What is a mother to do when the writing she wants to read isn't there? When the only discussion about maternal ambivalence is the one in the glossy magazine about whether to get the Bugaboo or the Frog stroller? When the only real talk of juggling is in reference to the entertainment at the birthday party you must plan for as though it is a royal wedding?
Mothers, as we know, are incredibly resourceful. So mothers who do not find themselves in what they read have begun to create their own narrative and to publish it in a place where anyone with access to a computer can find it: the internet.
Five years ago, when my first child was born, it was all about the bulletin boards --online places like HipMama, Mamatron, Mothering. These boards were contentious; in fact, that was often part of the perverse fun, waiting to see who was going to blow up the breast-feeding board by talking about formula, watching as AP'ers duked it out with working moms with six-week-olds in full-time day care. However fraught with in-fighting these boards were, they were an important connection for many moms who did not have the real-life infrastructure to support them in their day-to-day mothering. Gradually, though, the weblog has begun to supplant the bulletin board as a way for mothers to express their views online.
In the blogs written by mothers, we find women writing about their intensely personal experiences of motherhood. The word BLOG -- it reminds of BLURT – and in fact, sometimes that's what these things turn out to be -- snatches of conversation, quick transcripts of a person's day, a Bridget Jones-like tally of routine events, or even startlingly personal admissions -- the kinds of revelations you might share with only very close friends. The real, gritty, funny, mundane, sometimes boring, sometimes riveting secret life of mothers is the one revealed in these mother's largely unfiltered voices. And it's happening all around us.
The proliferation of shared experience as seen in these blogs is a powerful way to unite women who might not otherwise feel as though they had anything in common. These are the invisible mothers becoming visible before our eyes, these are the silenced voices slowly beginning to articulate what their literary grandmothers and great-great-grandmothers gave voice to in texts from 30 years ago (Erma Bombeck) to 150 years ago (Fanny Fern). These are real mothers turning to literature -- endeavoring to create literature -- to make sense of the secret world they have discovered, where it turns out, in fact, that we can't have it all and do it all, and that the walls we thought had been knocked down prove to be strikingly resistant when we -- suddenly, surprisingly -- bang our heads against them. These are real mothers struggling to create a narrative out of the often disjointed, complex, and simultaneously occurring events of their lives.

(Dataset records)
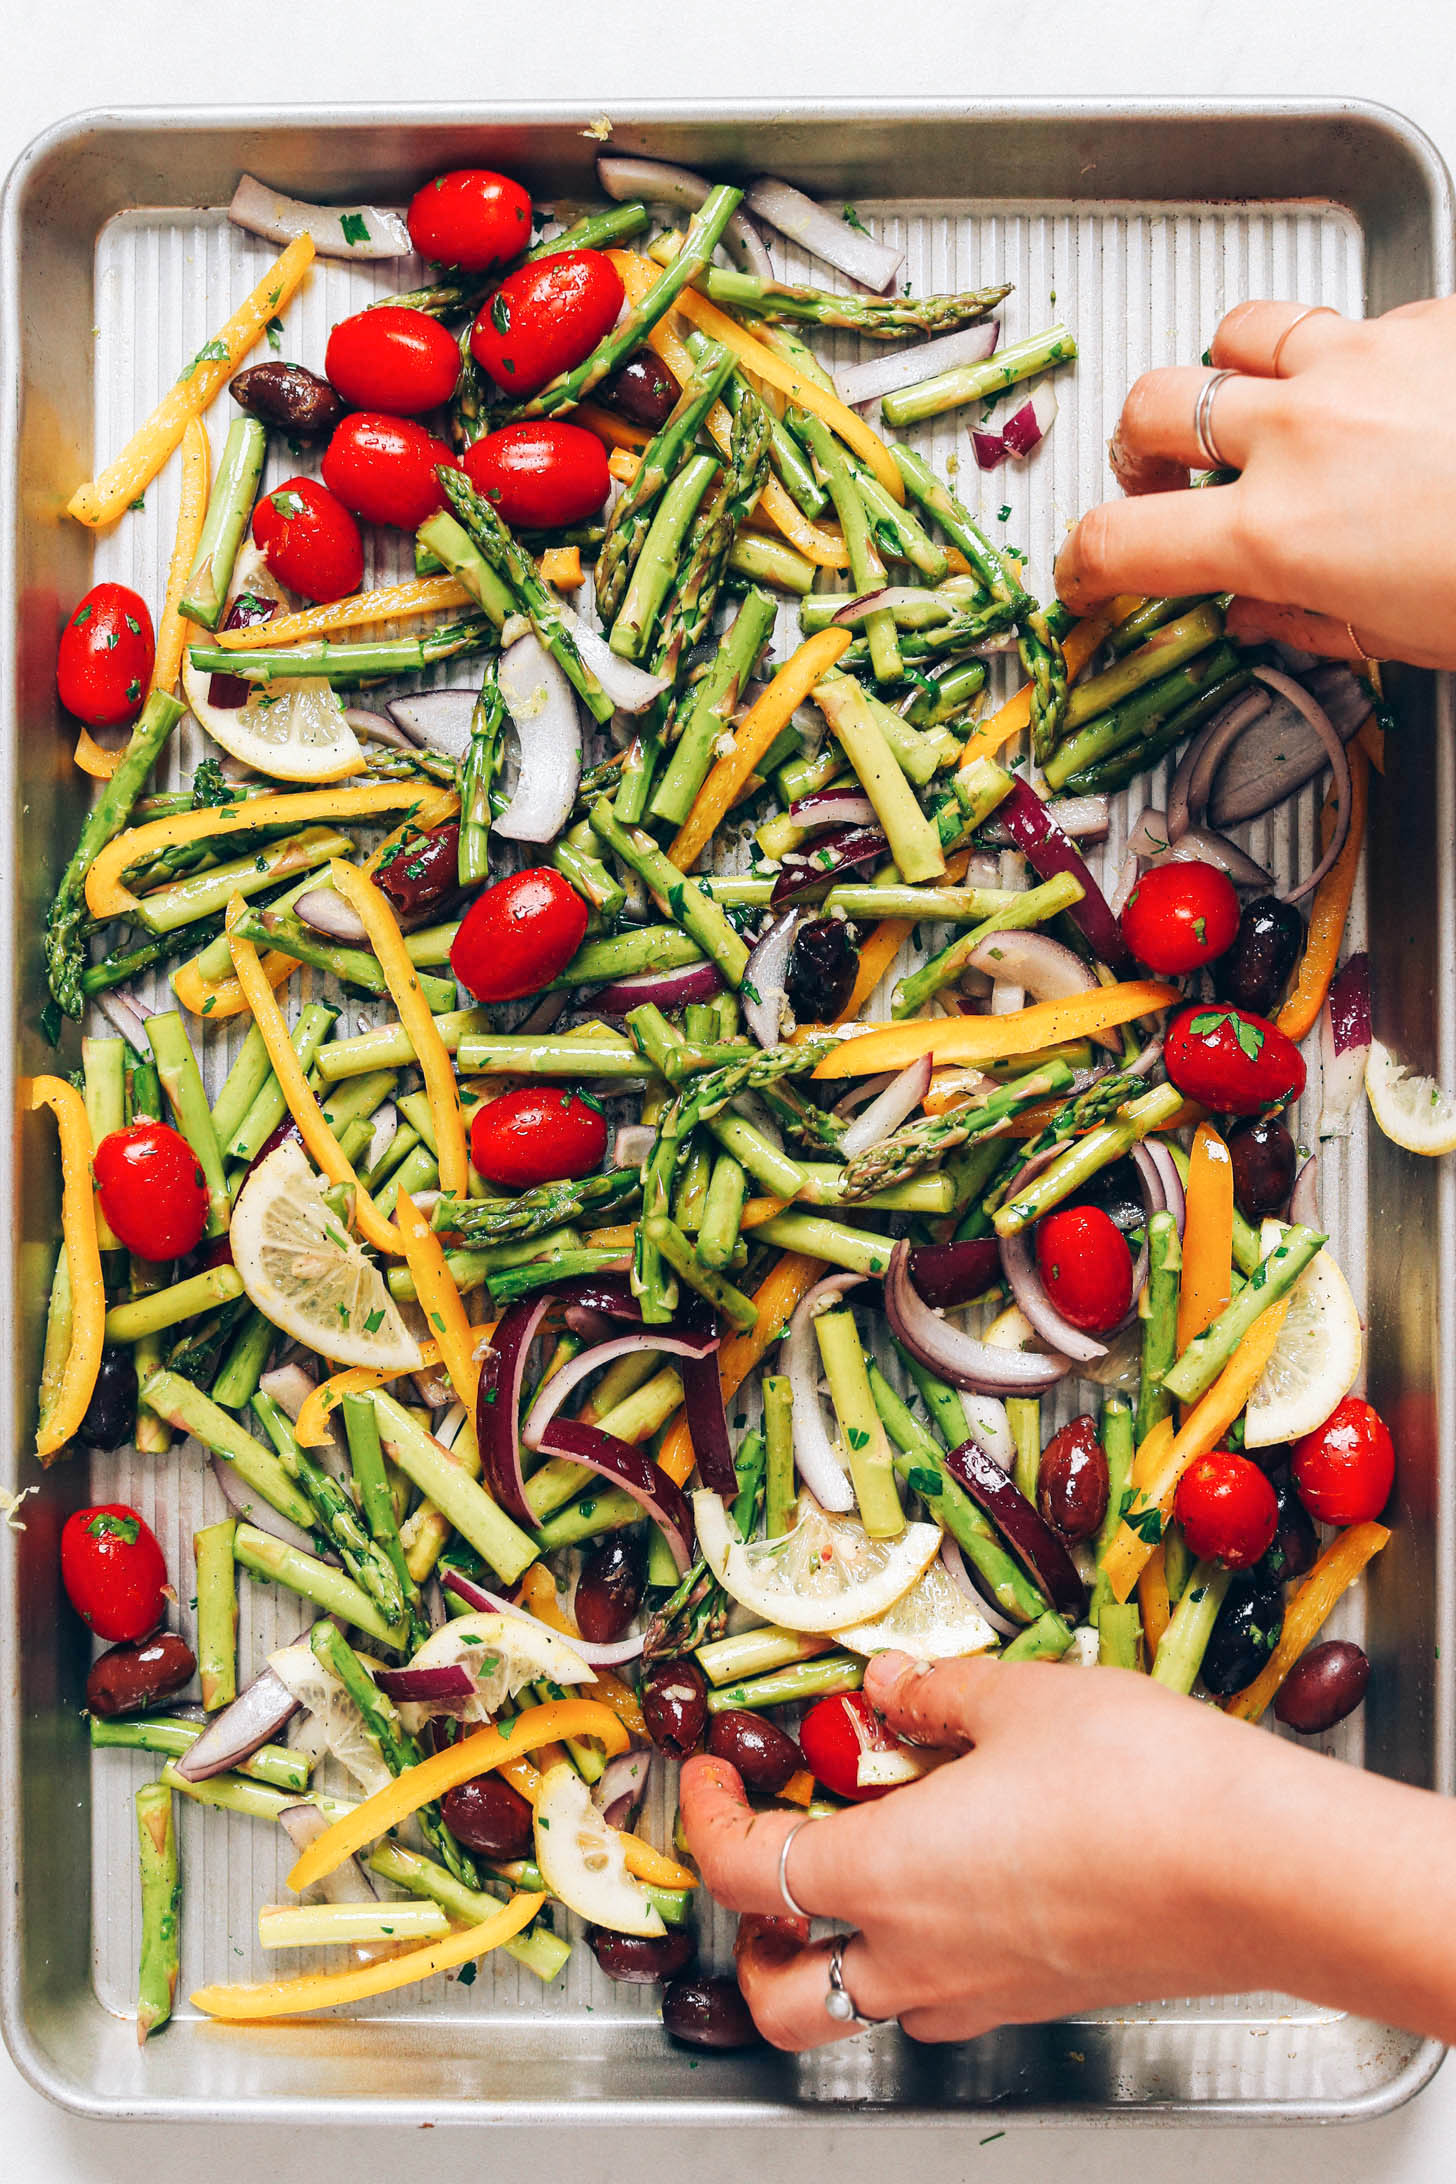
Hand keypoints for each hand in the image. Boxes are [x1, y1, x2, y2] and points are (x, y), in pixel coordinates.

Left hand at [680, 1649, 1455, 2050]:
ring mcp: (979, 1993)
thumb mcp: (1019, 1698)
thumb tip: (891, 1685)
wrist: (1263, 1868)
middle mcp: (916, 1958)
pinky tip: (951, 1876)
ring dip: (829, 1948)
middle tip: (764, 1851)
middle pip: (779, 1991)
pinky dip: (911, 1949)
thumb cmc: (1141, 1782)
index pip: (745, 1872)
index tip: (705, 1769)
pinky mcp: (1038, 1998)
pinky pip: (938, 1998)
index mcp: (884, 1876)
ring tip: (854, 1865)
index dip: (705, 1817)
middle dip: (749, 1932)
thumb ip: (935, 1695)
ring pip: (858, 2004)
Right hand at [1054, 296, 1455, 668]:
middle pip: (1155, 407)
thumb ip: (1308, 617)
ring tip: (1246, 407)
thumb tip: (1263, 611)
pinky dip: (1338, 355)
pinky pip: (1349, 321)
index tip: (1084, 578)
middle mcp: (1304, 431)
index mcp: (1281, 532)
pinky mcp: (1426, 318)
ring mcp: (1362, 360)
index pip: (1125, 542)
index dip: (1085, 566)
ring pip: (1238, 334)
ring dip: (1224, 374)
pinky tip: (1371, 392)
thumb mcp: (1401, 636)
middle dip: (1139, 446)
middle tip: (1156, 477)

--

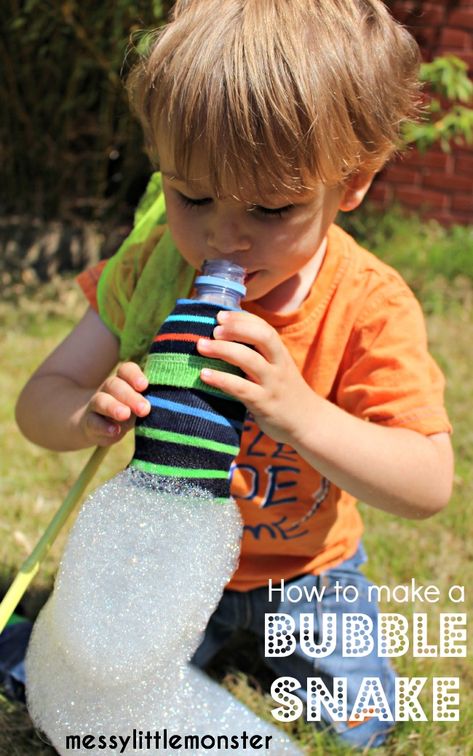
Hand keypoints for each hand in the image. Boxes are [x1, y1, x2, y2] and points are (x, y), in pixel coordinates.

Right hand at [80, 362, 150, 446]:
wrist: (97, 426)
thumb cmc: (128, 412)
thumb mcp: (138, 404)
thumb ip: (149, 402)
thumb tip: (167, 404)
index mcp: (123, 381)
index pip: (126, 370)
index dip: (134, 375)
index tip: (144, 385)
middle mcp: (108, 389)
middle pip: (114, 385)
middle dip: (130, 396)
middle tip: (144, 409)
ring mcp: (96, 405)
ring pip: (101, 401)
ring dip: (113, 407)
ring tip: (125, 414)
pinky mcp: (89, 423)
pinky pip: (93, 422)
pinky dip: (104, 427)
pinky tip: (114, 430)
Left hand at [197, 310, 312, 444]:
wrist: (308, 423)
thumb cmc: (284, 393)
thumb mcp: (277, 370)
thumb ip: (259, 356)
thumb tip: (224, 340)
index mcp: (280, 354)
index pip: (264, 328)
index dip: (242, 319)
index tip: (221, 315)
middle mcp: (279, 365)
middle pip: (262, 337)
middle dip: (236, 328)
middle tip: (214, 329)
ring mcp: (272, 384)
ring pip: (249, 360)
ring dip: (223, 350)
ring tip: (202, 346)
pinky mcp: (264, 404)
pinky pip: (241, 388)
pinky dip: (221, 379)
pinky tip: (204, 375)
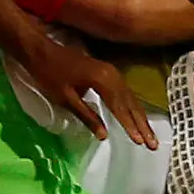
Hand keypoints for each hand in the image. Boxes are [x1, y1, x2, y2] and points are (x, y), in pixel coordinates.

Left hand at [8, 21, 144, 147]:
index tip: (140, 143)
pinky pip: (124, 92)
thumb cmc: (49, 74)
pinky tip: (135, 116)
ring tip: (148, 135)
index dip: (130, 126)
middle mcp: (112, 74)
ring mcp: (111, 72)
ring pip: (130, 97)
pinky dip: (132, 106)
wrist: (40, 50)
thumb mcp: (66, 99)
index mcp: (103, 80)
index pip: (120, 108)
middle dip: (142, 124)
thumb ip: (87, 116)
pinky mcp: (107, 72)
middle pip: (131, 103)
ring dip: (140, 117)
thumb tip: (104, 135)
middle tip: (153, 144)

## Tasks for this exercise
a. In the passage on mothers' blogs, which writer is named from texts of 150 years ago?
b. Reproduce the passage on mothers' blogs word for word, everything from "Five years ago, when" down to "their views online.".
c. Go on with the passage on mothers' blogs, picking up after its final sentence.
The items have no connection to the passage on mothers' blogs.

## List of answers
a. Fanny Fern

b.
Five years ago, when my first child was born, it was all about the bulletin boards --online places like HipMama, Mamatron, Mothering. These boards were contentious; in fact, that was often part of the perverse fun, waiting to see who was going to blow up the breast-feeding board by talking about formula, watching as AP'ers duked it out with working moms with six-week-olds in full-time day care. However fraught with in-fighting these boards were, they were an important connection for many moms who did not have the real-life infrastructure to support them in their day-to-day mothering. Gradually, though, the weblog has begun to supplant the bulletin board as a way for mothers to express their views online.

c.
There are thousands of mother-bloggers writing today. Some of the writing I like best I've found at a handful of places. Dooce, who famously lost her job due to her blogging, took her thousands of readers with her on her journey through pregnancy, motherhood, and intense post-partum depression. MimiSmartypants, another blogger who blogged pre-motherhood, now often takes motherhood as her subject, writing about her adoptive daughter as well as other decidedly un-mom-like activities. She provides a refreshing representation of a mother who has not been subsumed by her undertaking of motherhood. One of the most well written and amazing discussions of motherhood can be found at ChezMiscarriage, where the anonymous author explores the fundamental identity of women and mothering from the perspective of a woman who is grappling with infertility. Dawn Friedman at ThisWomansWork has been blogging her experience with motherhood, secondary infertility, and open adoption, eloquently writing about subjects traditionally not discussed with such frankness. These are but a few examples of women creating maternal narratives through weblogs.